Brief
Copy the lines below word for word, starting at the line that contains "genus: Juniperus" and continuing through the very last line.

Records for the exercise
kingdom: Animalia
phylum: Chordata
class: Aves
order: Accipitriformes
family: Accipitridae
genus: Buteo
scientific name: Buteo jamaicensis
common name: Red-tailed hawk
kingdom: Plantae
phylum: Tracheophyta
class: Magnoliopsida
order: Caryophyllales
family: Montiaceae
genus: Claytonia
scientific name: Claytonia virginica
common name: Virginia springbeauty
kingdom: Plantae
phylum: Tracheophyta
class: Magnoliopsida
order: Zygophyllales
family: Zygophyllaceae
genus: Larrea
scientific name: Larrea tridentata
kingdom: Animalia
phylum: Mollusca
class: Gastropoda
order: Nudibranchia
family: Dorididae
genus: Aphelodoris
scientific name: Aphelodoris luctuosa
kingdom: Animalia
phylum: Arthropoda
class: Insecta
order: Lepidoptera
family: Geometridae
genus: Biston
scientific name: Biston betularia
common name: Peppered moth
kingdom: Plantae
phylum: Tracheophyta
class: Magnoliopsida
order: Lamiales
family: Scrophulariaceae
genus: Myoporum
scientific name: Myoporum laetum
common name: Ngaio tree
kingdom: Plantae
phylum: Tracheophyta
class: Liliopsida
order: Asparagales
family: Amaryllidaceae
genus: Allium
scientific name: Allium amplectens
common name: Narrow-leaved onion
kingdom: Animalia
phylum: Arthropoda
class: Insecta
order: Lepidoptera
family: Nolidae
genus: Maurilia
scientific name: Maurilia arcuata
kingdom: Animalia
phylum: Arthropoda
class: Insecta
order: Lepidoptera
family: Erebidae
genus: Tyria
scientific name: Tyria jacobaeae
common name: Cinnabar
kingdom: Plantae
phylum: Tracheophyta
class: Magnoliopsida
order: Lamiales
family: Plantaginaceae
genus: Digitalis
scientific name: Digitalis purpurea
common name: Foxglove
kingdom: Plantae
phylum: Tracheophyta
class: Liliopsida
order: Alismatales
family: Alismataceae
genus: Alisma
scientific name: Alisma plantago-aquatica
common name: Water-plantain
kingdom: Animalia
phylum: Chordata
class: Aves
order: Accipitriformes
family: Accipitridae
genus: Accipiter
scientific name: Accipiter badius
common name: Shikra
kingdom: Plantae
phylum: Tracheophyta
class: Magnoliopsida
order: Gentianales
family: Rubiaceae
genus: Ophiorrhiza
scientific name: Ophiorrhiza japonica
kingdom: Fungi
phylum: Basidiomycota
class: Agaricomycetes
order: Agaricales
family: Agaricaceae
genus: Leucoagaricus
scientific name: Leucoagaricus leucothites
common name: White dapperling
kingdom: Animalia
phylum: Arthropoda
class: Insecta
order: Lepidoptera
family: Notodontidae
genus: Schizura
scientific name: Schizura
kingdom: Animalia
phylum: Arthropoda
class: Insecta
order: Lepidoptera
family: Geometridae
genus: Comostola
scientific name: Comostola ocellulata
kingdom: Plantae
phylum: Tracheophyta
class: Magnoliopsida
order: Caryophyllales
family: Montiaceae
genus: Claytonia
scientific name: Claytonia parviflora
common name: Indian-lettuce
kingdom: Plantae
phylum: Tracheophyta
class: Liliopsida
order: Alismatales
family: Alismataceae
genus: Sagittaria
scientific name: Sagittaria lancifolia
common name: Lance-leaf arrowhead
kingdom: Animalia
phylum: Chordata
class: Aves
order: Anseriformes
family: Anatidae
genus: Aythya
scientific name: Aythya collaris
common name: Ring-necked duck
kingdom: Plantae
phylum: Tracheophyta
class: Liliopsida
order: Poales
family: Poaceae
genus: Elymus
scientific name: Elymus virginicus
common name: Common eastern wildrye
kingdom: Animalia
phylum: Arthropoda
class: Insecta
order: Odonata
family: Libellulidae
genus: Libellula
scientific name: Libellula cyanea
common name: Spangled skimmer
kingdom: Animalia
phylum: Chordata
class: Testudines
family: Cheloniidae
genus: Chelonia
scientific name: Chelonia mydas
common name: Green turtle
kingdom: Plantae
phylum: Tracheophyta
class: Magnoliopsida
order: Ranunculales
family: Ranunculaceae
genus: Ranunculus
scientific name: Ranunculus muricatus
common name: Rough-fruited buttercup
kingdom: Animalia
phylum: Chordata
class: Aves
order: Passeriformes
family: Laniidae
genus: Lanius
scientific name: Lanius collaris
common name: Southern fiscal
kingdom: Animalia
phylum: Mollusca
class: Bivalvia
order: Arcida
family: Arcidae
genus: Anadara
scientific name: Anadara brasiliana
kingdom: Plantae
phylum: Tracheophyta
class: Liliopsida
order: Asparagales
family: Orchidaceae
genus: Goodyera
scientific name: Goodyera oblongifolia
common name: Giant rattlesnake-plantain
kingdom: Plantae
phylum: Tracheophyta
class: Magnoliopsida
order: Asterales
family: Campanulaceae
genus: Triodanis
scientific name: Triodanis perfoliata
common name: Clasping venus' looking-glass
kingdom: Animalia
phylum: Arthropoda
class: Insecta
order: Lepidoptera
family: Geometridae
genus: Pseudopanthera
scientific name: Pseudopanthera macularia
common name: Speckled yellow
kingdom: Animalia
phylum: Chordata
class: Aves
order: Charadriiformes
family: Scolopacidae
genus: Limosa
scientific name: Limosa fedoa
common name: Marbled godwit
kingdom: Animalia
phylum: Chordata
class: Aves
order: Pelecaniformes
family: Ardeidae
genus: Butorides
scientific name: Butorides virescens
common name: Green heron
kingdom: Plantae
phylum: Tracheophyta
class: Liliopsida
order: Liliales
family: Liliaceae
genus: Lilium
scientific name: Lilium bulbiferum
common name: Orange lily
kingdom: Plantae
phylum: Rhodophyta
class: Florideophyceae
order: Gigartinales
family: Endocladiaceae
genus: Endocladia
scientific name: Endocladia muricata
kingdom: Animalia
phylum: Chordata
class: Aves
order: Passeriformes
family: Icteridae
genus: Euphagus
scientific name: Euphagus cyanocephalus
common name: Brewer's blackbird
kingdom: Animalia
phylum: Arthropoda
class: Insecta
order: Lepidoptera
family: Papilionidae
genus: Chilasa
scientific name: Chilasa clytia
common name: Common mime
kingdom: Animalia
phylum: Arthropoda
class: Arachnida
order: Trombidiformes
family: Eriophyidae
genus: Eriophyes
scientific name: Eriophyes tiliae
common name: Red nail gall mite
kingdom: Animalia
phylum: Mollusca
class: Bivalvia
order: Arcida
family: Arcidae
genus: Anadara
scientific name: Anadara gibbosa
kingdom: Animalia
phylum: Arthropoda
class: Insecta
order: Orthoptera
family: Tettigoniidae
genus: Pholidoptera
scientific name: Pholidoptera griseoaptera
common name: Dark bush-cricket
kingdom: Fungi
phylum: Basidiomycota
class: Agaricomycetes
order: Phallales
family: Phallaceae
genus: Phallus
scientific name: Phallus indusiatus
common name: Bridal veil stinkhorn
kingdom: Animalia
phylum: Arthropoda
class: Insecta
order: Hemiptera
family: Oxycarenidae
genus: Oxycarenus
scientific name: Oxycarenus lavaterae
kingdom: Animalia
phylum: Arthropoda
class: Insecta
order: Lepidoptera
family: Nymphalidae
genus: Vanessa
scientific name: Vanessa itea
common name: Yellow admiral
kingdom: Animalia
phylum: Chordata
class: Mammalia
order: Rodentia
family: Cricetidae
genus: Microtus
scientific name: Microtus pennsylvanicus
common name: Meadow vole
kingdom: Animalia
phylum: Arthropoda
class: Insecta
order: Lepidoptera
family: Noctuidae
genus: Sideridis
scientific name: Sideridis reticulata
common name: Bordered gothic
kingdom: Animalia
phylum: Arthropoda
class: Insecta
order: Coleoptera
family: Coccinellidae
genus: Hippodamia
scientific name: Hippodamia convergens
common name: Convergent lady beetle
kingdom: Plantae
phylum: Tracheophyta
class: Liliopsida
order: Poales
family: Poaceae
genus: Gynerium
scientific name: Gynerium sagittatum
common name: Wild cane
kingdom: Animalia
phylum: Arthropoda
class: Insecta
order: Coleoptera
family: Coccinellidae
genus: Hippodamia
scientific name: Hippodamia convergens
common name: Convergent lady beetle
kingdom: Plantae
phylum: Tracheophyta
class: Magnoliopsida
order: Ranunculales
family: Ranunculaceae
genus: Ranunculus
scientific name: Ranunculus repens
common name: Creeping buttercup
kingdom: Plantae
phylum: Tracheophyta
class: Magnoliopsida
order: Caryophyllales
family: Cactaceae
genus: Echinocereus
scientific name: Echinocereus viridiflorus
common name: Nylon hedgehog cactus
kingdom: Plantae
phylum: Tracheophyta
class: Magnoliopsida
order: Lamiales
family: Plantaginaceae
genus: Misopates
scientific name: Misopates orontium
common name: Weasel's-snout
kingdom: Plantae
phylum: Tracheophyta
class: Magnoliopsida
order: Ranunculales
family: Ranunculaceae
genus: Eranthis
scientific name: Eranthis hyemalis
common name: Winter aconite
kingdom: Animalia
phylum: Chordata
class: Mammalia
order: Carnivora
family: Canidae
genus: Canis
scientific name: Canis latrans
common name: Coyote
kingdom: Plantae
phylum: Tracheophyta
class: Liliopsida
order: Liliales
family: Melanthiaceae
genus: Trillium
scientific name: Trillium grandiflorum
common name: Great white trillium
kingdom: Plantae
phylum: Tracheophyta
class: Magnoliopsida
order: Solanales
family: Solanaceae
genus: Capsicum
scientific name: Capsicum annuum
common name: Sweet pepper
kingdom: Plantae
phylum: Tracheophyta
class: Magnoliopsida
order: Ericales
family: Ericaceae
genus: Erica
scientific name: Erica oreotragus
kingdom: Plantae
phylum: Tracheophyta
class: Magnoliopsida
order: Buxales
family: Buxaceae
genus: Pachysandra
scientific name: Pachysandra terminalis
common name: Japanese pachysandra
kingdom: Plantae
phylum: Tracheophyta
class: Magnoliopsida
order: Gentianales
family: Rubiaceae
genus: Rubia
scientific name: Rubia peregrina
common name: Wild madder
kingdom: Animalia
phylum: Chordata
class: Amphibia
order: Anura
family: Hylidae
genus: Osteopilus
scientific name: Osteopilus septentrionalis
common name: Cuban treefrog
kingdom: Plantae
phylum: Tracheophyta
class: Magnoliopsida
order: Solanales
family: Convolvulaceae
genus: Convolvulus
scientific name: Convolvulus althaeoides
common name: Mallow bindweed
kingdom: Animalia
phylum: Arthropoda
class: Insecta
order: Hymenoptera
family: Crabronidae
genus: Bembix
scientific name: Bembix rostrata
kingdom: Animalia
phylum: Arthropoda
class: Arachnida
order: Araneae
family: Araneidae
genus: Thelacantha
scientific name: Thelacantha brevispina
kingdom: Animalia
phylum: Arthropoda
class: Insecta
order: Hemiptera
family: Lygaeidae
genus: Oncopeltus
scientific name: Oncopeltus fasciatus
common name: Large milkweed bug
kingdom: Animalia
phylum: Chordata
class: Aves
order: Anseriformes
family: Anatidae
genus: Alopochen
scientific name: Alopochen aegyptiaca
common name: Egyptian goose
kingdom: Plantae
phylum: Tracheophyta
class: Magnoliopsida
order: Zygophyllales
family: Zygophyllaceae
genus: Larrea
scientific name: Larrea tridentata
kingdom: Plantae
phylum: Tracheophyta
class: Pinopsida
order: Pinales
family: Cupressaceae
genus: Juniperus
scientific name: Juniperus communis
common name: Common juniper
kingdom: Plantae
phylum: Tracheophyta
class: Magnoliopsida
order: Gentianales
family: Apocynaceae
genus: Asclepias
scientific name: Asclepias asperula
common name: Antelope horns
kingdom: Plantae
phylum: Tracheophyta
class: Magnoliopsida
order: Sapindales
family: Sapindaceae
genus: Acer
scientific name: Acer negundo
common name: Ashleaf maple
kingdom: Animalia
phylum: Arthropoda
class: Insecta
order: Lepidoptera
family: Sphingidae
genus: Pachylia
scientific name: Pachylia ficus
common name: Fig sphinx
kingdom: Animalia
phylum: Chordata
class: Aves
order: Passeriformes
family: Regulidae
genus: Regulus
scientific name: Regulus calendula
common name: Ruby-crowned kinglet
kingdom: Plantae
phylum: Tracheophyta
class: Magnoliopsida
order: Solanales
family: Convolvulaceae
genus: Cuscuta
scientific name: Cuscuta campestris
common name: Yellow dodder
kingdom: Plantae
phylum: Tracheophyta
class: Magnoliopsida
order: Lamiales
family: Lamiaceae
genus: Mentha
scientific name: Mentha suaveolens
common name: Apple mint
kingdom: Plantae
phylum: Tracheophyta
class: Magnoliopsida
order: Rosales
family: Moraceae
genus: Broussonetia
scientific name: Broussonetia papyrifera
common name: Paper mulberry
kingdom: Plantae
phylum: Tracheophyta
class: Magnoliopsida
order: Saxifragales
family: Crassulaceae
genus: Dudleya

Task result
genus: Juniperus
scientific name: Juniperus communis
common name: Common juniper
kingdom: Plantae
phylum: Tracheophyta
class: Magnoliopsida
order: Gentianales
family: Apocynaceae
genus: Asclepias
scientific name: Asclepias asperula
common name: Antelope horns
kingdom: Plantae
phylum: Tracheophyta
class: Magnoliopsida
order: Sapindales
family: Sapindaceae
genus: Acer
scientific name: Acer negundo
common name: Ashleaf maple
kingdom: Animalia
phylum: Arthropoda
class: Insecta
order: Lepidoptera
family: Sphingidae
genus: Pachylia
scientific name: Pachylia ficus
common name: Fig sphinx
kingdom: Animalia
phylum: Chordata
class: Aves
order: Passeriformes
family: Regulidae
genus: Regulus
scientific name: Regulus calendula
common name: Ruby-crowned kinglet
kingdom: Plantae
phylum: Tracheophyta
class: Magnoliopsida
order: Solanales
family: Convolvulaceae
genus: Cuscuta
scientific name: Cuscuta campestris
common name: Yellow dodder
kingdom: Plantae
phylum: Tracheophyta
class: Magnoliopsida
order: Lamiales
family: Lamiaceae
genus: Mentha
scientific name: Mentha suaveolens
common name: Apple mint
kingdom: Plantae
phylum: Tracheophyta
class: Magnoliopsida
order: Rosales
family: Moraceae
genus: Broussonetia
scientific name: Broussonetia papyrifera
common name: Paper mulberry
kingdom: Plantae
phylum: Tracheophyta
class: Magnoliopsida
order: Saxifragales
family: Crassulaceae
genus: Dudleya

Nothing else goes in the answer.